Task instructions: All of the records must be repeated exactly as they read.

Material for this exercise:
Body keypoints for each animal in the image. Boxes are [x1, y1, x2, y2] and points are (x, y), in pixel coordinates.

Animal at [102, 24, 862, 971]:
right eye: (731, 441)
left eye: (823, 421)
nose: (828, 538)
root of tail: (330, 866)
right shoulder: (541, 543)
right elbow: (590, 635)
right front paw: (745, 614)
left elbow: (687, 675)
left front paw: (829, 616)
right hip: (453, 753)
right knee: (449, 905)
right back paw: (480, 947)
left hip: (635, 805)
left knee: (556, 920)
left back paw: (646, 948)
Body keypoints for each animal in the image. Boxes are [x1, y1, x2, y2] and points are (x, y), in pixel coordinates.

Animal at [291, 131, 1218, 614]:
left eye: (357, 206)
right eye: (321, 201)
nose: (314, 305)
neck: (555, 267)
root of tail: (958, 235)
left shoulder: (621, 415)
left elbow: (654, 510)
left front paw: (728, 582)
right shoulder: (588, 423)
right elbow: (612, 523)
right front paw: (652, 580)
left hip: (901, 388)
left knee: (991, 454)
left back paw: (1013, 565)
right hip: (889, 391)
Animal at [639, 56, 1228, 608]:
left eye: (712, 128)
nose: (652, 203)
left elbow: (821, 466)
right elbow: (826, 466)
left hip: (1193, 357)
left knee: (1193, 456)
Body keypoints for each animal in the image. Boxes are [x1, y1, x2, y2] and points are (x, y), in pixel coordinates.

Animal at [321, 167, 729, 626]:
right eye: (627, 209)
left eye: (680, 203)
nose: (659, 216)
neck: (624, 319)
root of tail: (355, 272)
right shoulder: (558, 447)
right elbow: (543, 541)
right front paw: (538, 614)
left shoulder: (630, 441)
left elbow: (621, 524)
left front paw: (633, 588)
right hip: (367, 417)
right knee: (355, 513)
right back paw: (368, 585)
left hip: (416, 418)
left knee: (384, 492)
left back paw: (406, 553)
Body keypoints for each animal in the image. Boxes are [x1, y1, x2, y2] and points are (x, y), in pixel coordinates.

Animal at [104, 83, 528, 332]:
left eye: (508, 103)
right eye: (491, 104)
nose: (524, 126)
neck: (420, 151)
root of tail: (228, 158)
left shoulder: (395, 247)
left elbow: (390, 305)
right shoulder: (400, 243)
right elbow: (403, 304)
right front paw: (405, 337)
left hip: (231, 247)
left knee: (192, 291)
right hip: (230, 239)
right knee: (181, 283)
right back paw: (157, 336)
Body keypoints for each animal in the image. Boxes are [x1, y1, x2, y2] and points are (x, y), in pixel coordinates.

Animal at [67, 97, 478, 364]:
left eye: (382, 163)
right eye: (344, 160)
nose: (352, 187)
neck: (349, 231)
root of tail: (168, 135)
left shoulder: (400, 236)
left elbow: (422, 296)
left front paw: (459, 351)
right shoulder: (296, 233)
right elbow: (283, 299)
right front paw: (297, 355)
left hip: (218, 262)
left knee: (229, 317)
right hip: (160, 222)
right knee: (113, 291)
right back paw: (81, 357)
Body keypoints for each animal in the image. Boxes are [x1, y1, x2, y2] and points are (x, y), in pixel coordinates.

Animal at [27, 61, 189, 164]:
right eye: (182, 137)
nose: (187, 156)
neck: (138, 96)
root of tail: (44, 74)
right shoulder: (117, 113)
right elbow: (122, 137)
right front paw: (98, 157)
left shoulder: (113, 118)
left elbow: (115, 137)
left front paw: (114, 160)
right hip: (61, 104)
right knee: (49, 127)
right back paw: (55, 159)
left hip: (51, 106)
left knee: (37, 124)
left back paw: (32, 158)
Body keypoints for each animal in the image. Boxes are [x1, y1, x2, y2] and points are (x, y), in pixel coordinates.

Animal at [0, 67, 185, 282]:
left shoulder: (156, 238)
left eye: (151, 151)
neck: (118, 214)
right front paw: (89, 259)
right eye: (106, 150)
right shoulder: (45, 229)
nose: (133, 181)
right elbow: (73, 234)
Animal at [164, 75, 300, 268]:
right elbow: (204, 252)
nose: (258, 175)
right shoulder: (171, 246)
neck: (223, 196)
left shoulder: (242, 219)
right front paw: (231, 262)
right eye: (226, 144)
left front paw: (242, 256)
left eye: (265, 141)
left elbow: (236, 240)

Result for this exercise:
Body keypoints for each animal in the image. Boxes are [x1, y1, x2, y2] and points are (x, y), in pixel coordinates.

Animal at [102, 24, 862, 971]:
right eye: (731, 441)
left eye: (823, 421)
nose: (828, 538)
root of tail: (330, 866)
right shoulder: (541, 543)
right elbow: (590, 635)
right front paw: (745, 614)
left elbow: (687, 675)
left front paw: (829, 616)
right hip: (453, 753)
right knee: (449, 905)
right back paw: (480, 947)
left hip: (635, 805)
left knee: (556, 920)
left back paw: (646, 948)
Body keypoints for each animal in the image. Boxes are [x1, y1, x2, y2] and points are (x, y), in pixel coordinates.

Animal at [291, 131, 1218, 614]:
left eye: (357, 206)
right eye: (321, 201)
nose: (314, 305)
neck: (555, 267)
root of tail: (958, 235)
left shoulder: (621, 415)
left elbow: (654, 510)
left front paw: (728, 582)
right shoulder: (588, 423)
right elbow: (612, 523)
right front paw: (652, 580)
left hip: (901, 388)
left knee: (991, 454)
left back paw: (1013, 565)
right hip: (889, 391)
Animal at [639, 56, 1228, 608]:
left eye: (712, 128)
nose: (652, 203)
left elbow: (821, 466)
right elbow: (826, 466)
left hip: (1193, 357)
left knee: (1193, 456)
Body keypoints for each animal in the image. Boxes are [x1, y1, x2, y2] and points are (x, y), in pixel coordinates.

Animal at [321, 167, 729, 626]:
right eye: (627, 209)
left eye: (680, 203)
nose: (659, 216)
neck: (624, 319)
root of tail: (355, 272)
right shoulder: (558, 447)
right elbow: (543, 541)
right front paw: (538, 614)
left shoulder: (630, 441)
left elbow: (621, 524)
left front paw: (633, 588)
right hip: (367, 417)
right knee: (355, 513)
right back paw: (368, 585)
left hip: (416, 418)
left knee: (384, 492)
left back paw: (406, 553)
Body keypoints for each animal in the image. Boxes are [x1, y1, x2, y2] and points are (x, y), in pixel coordinates.

Animal at [104, 83, 528, 332]:
left eye: (508, 103)
right eye: (491, 104)
nose: (524, 126)
neck: (420, 151)
root of tail: (228, 158)
left shoulder: (395, 247)
left elbow: (390, 305)
right shoulder: (400, 243)
right elbow: (403, 304)
right front paw: (405, 337)
left hip: (231, 247)
left knee: (192, 291)
right hip: (230, 239)
right knee: (181, 283)
right back paw: (157, 336)
Body keypoints for each animal in the image. Boxes are [x1, y1, x2, y2] and points are (x, y), in pixel coordinates.

Animal at [67, 97, 478, 364]:
left eye: (382, 163)
right eye: (344, 160)
nose: (352, 187)
neck: (349, 231)
root of tail: (168, 135)
left shoulder: (400, 236)
left elbow: (422, 296)
left front paw: (459, 351)
right shoulder: (296, 233)
right elbow: (283, 299)
right front paw: (297, 355)
left hip: (218, 262)
left knee: (229, 317)
right hip: (160, 222)
right knee: (113, 291)
right back paw: (81, 357)
Body keypoints for each animal in the image. Boxes are [x1, y1, x2, y2] and points are (x, y), in pixel coordinates.

Animal at [27, 61, 189, 164]:
right eye: (182, 137)
nose: (187, 156)
neck: (138, 96)
root of tail: (44, 74)
right shoulder: (117, 113)
right elbow: (122, 137)
right front paw: (98, 157)
left shoulder: (113, 118)
left elbow: (115, 137)
left front paw: (114, 160)
right hip: (61, 104)
right knee: (49, 127)
right back paw: (55, 159)
left hip: (51, 106)
left knee: (37, 124)
left back paw: (32, 158)
Body keypoints for each animal in the image. Boxes are [x1, y1, x2, y2] and points are (x, y), in pixel coordinates.

Animal at [0, 67, 185, 282]:
left shoulder: (156, 238)
left eye: (151, 151)
neck: (118, 214)
right front paw: (89, 259)
right eye: (106, 150)
right shoulder: (45, 229)
nose: (133, 181)
right elbow: (73, 234)
Animal at [164, 75, 300, 268]:
right elbow: (204, 252)
nose: (258, 175)
right shoulder: (171, 246)
neck: (223, 196)
left shoulder: (242, 219)
right front paw: (231, 262)
right eye: (226, 144)
left front paw: (242, 256)
left eye: (265, 141)
left elbow: (236, 240)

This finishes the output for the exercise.